The govt’s rush to pass key farm bills and the Opposition’s conduct were wrong

The Opposition was wrong too — in being disruptive, creating a din, tearing documents, and creating a difficult situation for the presiding officer, perhaps indicating that it too was not confident of the numbers.

editorials Updated: Sep 20, 2020, 19:42 IST
The discussion in the House was rushed — since the government wants to push through a range of other legislations in quick time, before the session is brought to an early end on Wednesday
The discussion in the House was rushed — since the government wants to push through a range of other legislations in quick time, before the session is brought to an early end on Wednesday(REUTERS)

On Sunday, the Rajya Sabha passed The Farmers’ Produce Trade and Commerce (Promotion and Facilitation) Bill, 2020, and The Farmers (Empowerment and Protection) Agreement on Price Assurance and Farm Services Bill, 2020. This newspaper has supported the government’s efforts to bring about a new legislative and policy architecture for agriculture as a method to empower farmers. But as far as legislation is concerned, there is both content and process. And on Sunday, there is little doubt that the process was undermined, reflecting poorly on India’s parliamentary democracy.

The reforms are significant, affecting a range of stakeholders, particularly farmers. They have also generated a political backlash, with even partners in the ruling coalition such as the Shiromani Akali Dal resigning from the Cabinet on the issue. The Opposition was keen on sending the bills to a select committee. Ideally, this should be done — for the committee process provides an opportunity to examine legislation, refine it, and allows parliamentarians to speak up without being confined to party positions. But if the government was not willing to embark on that process, there should have been a discussion in the House where members got a chance to offer their perspectives and the government listened to feedback and made modifications accordingly. And along with this, there should have been a clear voting process — a division as it is called in parliamentary parlance — to get an accurate sense of the mood of the House.

Unfortunately, none of this was done. The discussion in the House was rushed — since the government wants to push through other legislations quickly, before the session is brought to an early end. And there was no division, but a voice vote — prompting genuine questions about whether the government had the numbers at all.
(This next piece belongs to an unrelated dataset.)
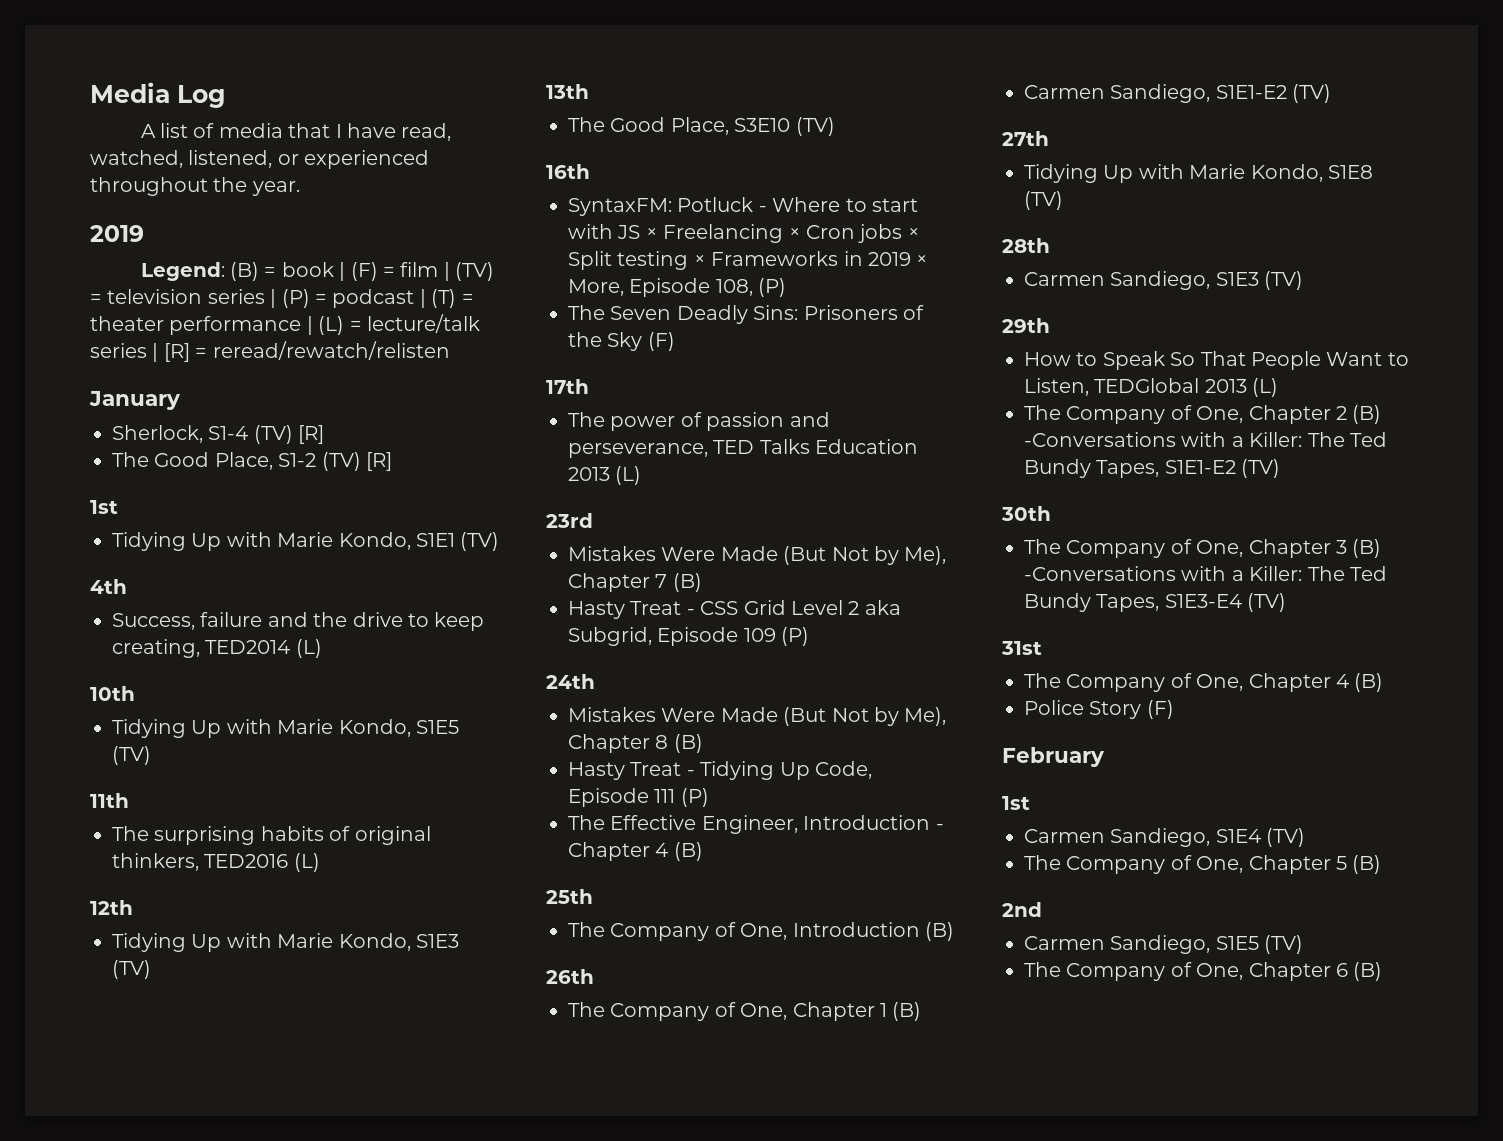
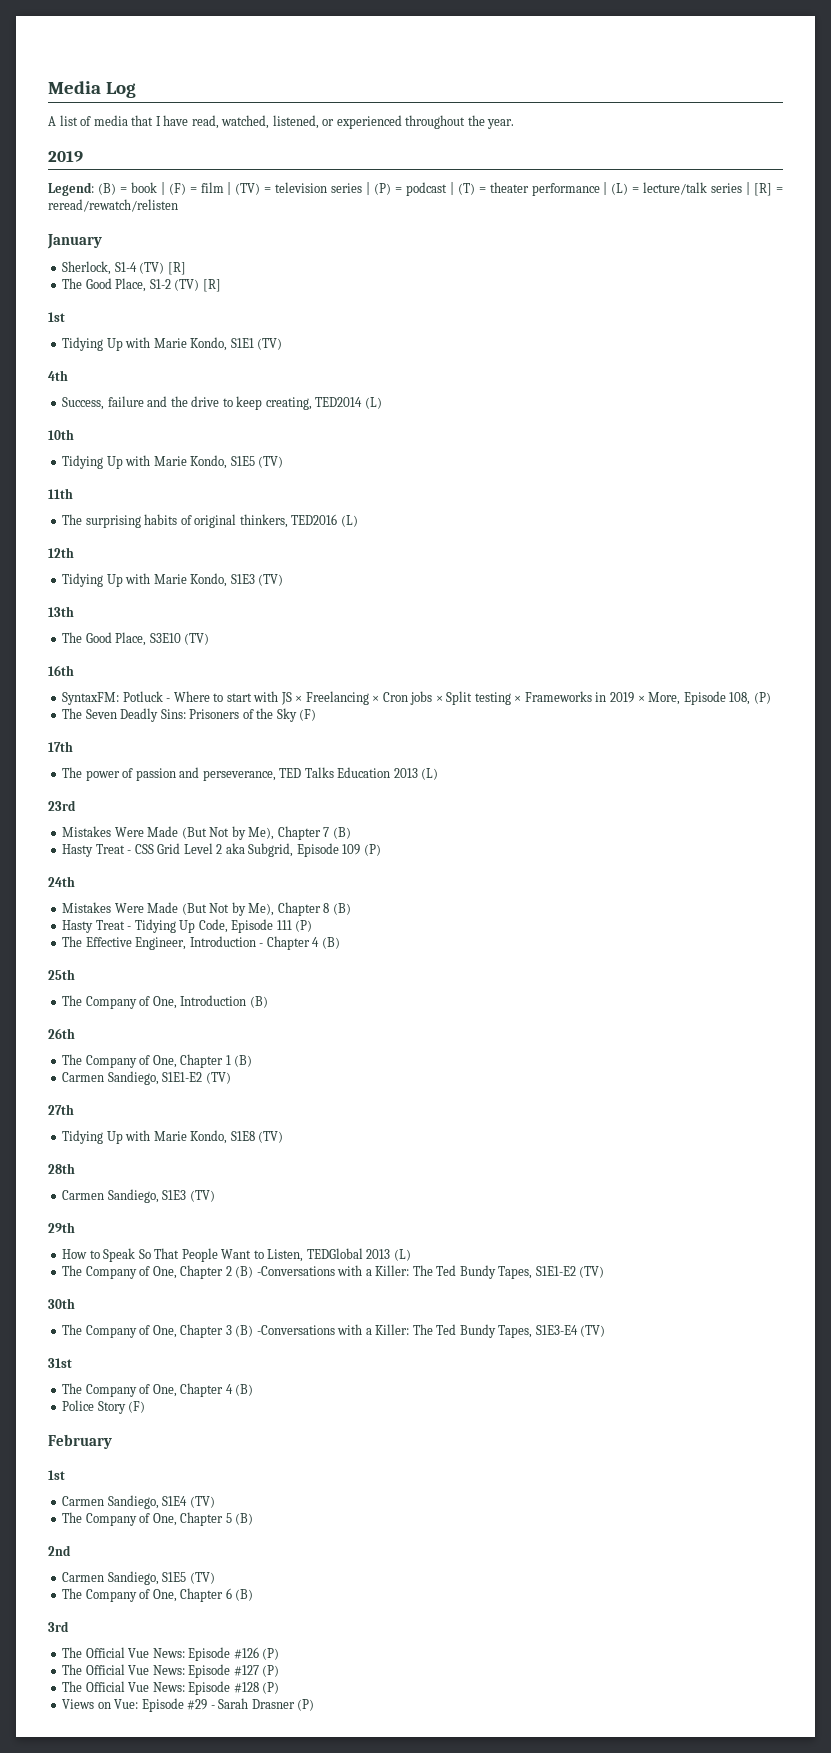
(1383, 971) none -> [48,1621,69,1632] [62,1647,280,1661] [62,1664,280,1678] [62,1681,280,1695] [62,1698,315,1712] // 3rd // The Official Vue News: Episode #126 (P) // The Official Vue News: Episode #127 (P) // The Official Vue News: Episode #128 (P) // Views on Vue: Episode #29 - Sarah Drasner (P)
So it was with one eye on the clock and another eye on the numbers that the government rushed through the process on Sunday — but this was wrong.

The Opposition was wrong too — in being disruptive, creating a din, tearing documents, and creating a difficult situation for the presiding officer, perhaps indicating that it too was not confident of the numbers. The responsibility for what happened on Sunday rests with both sides. The government’s victory in getting the bills passed will be tainted by the way it was done, and the Opposition’s response will dilute its legitimate right to protest.